I'd expect your inputs to take less than 2MB to store the text itself (remember that Java uses UTF-16 internally, so would typically take 2 bytes per character) but there's maybe 1.5MB overhead for the String object references, plus 1.5MB overhead for the String lengths, and possibly the same again and again for the offset and hashcode (take a look at String.java)... whilst 24MB of heap still sounds a little excessive, it's not far off if you are getting the near-doubling effect of an unlucky ArrayList re-size.

In fact, rather than speculate, how about a test? The following code, run with -Xmx24M gets to about 560,000 6-character Strings before stalling (on a Java SE 7 JVM, 64-bit). It eventually crawls up to around 580,000 (with much GC thrashing, I imagine).

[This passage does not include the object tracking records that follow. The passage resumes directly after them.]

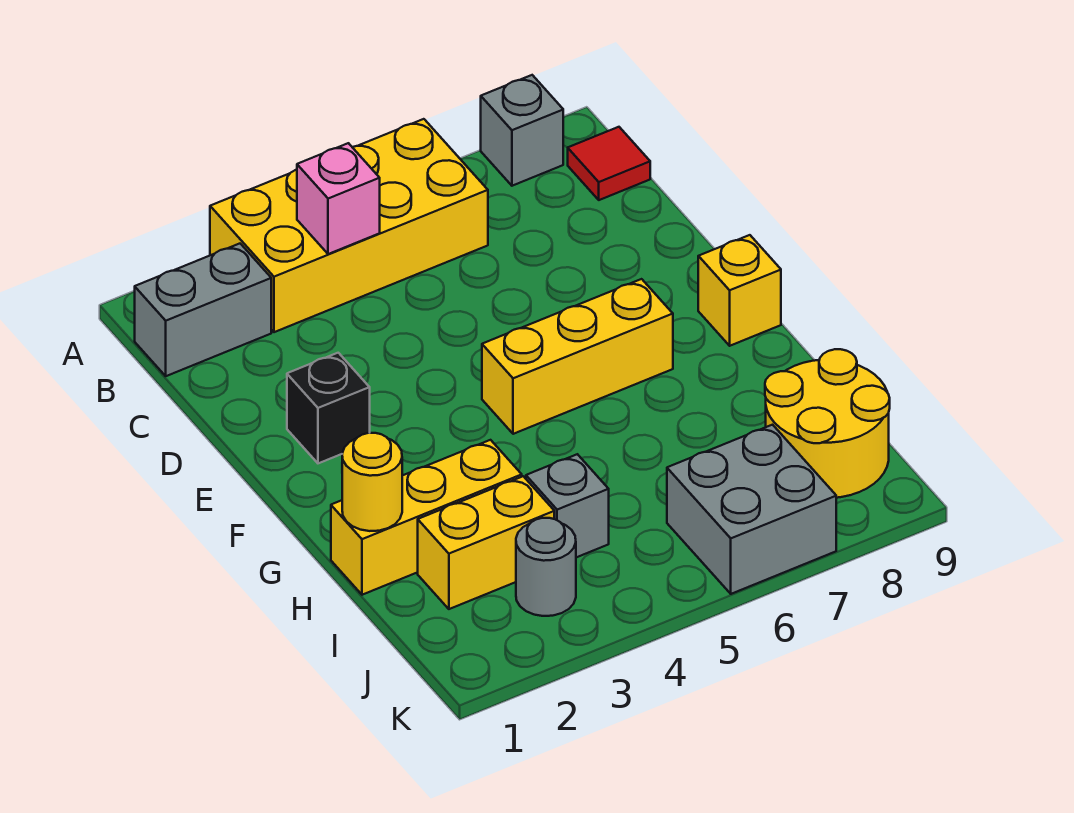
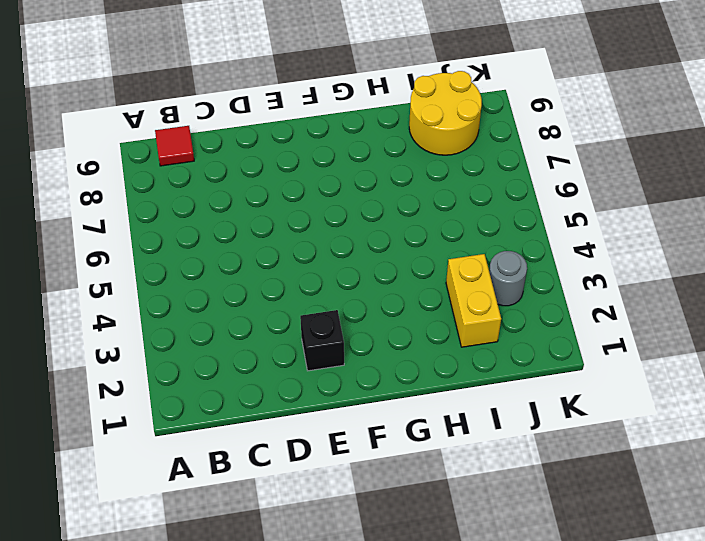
none -> yellow brick A3:B6 level 1
none -> grey brick A8 level 1
none -> grey brick B1:B2 level 1

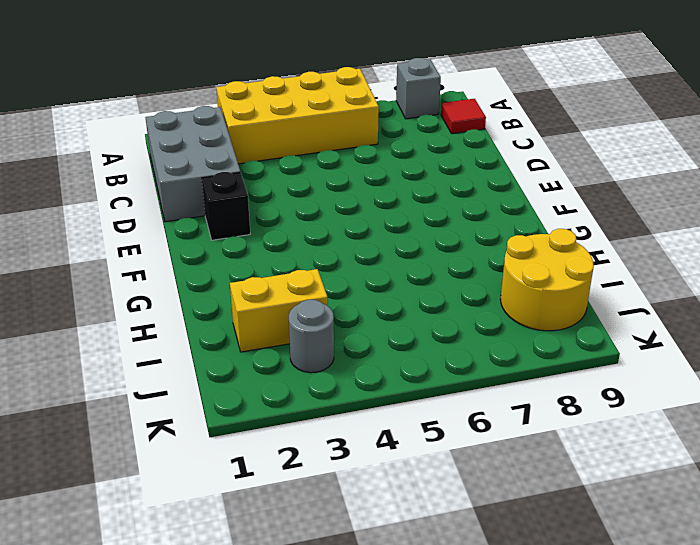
grey brick B1:D2 level 1 -> grey brick B1:B2 level 1
none -> yellow brick F5:F7 level 1
none -> yellow brick F9 level 1
none -> yellow brick H1:H3 level 1

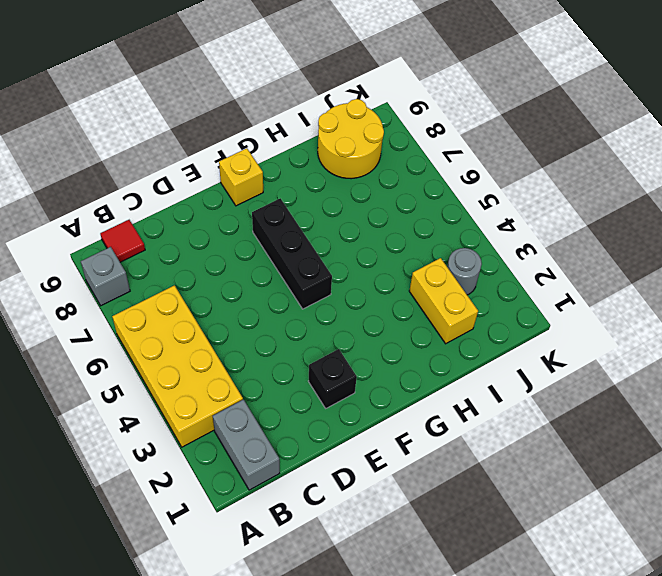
black brick F5:F7 level 1 -> yellow brick F5:F7 level 1
none -> yellow brick H1:H3 level 1
none -> grey brick I4 level 1
none -> grey brick J6:K7 level 1

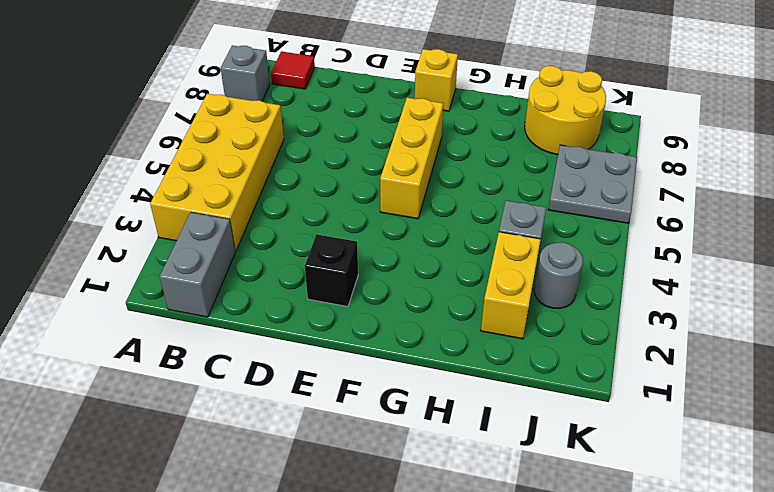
grey plate J6:K7 level 1 -> grey brick J6:K7 level 1
none -> yellow brick H1:H3 level 1
none -> pink brick B4 level 2
none -> yellow round brick H1 level 2

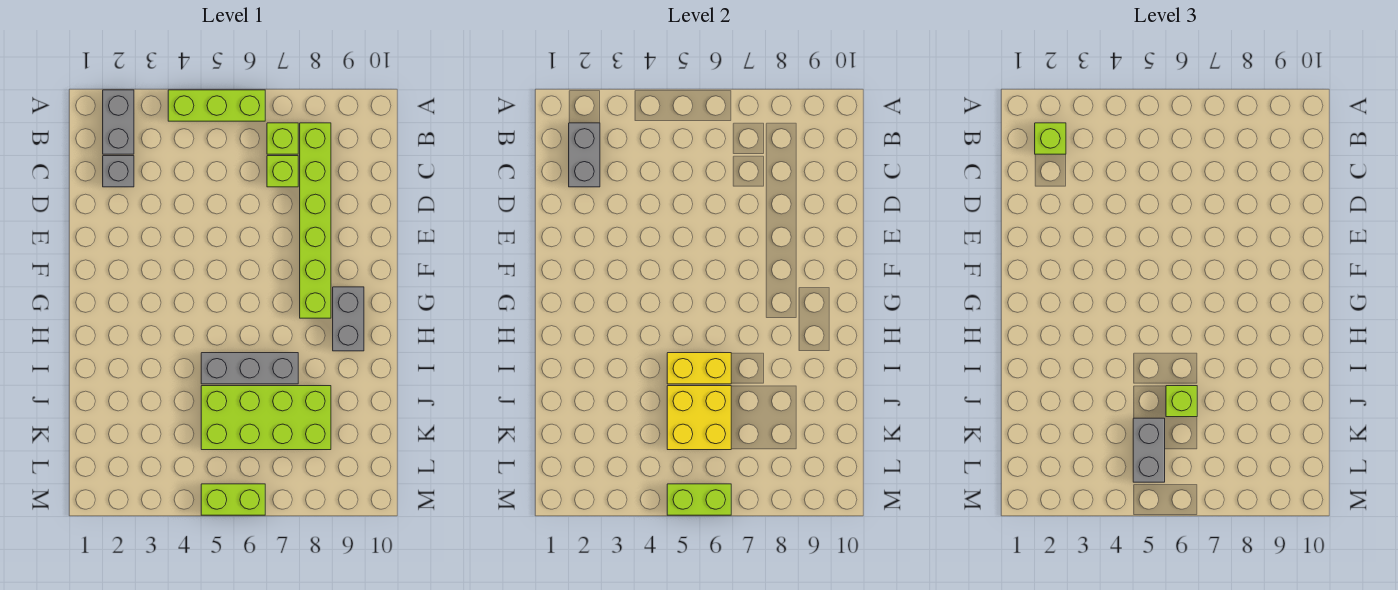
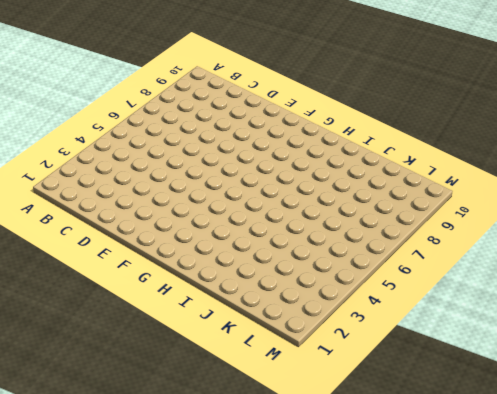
none -> grey brick A2:B2 level 1
none -> lime brick A4:A6 level 1
none -> lime brick B7 level 1

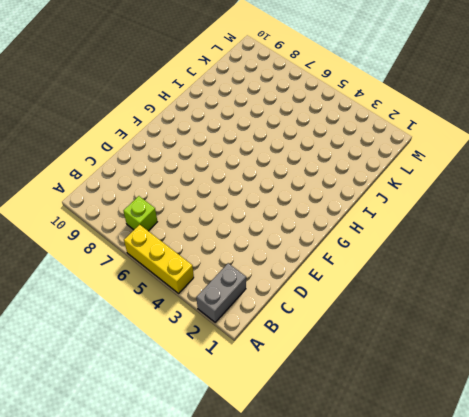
yellow brick A4:A6 level 1 -> lime brick A4:A6 level 1
none -> lime brick B8:G8 level 1
none -> grey brick C2 level 1
none -> lime brick C7 level 1

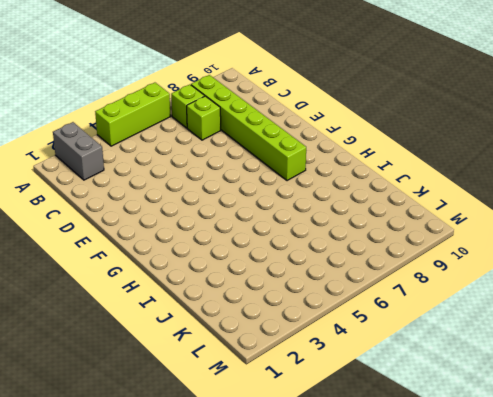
none -> grey brick C2 level 1
none -> grey brick G9:H9 level 1
none -> grey brick I5:I7 level 1

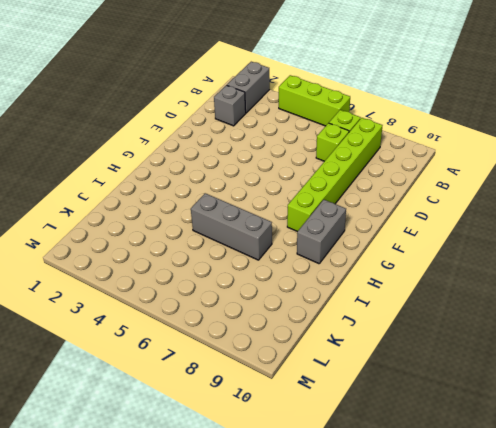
none -> lime brick J5:K8 level 1
none -> lime brick M5:M6 level 1
none -> grey brick B2:C2 level 2

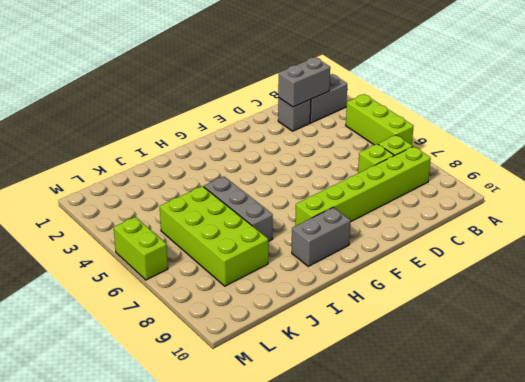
none -> yellow brick I5:I6 level 2
none -> yellow brick J5:K6 level 2
none -> lime brick M5:M6 level 2

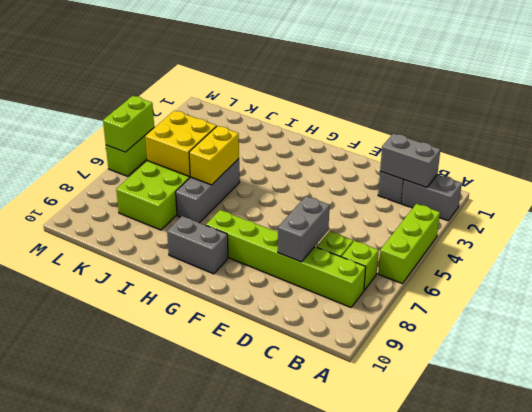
grey brick D7:D8 level 2 -> grey brick K5:L5 level 3
none -> lime brick B2 level 3
none -> lime brick J6 level 3

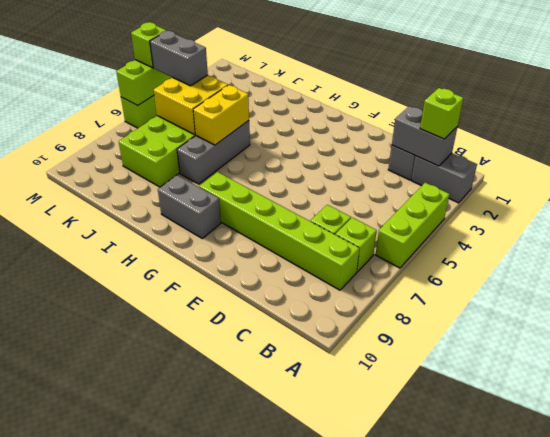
lime brick M5 level 3 -> lime brick J6 level 3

    ArrayList<String> list = new ArrayList<String>();
    int x = 0;
    while (true)
    {
        list.add(new String("123456"));
        if (++x % 1000 == 0) System.out.println(x);
    }

So I don't think there's a bug in your code - storing large numbers of small Strings is just not very efficient in Java - for the test above it takes over 7 bytes per character because of all the overheads (which may differ between 32-bit and 64-bit machines, incidentally, and depend on JVM settings too)!

You might get slightly better results by storing an array of byte arrays, rather than ArrayList of Strings. There are also more efficient data structures for storing strings, such as Tries.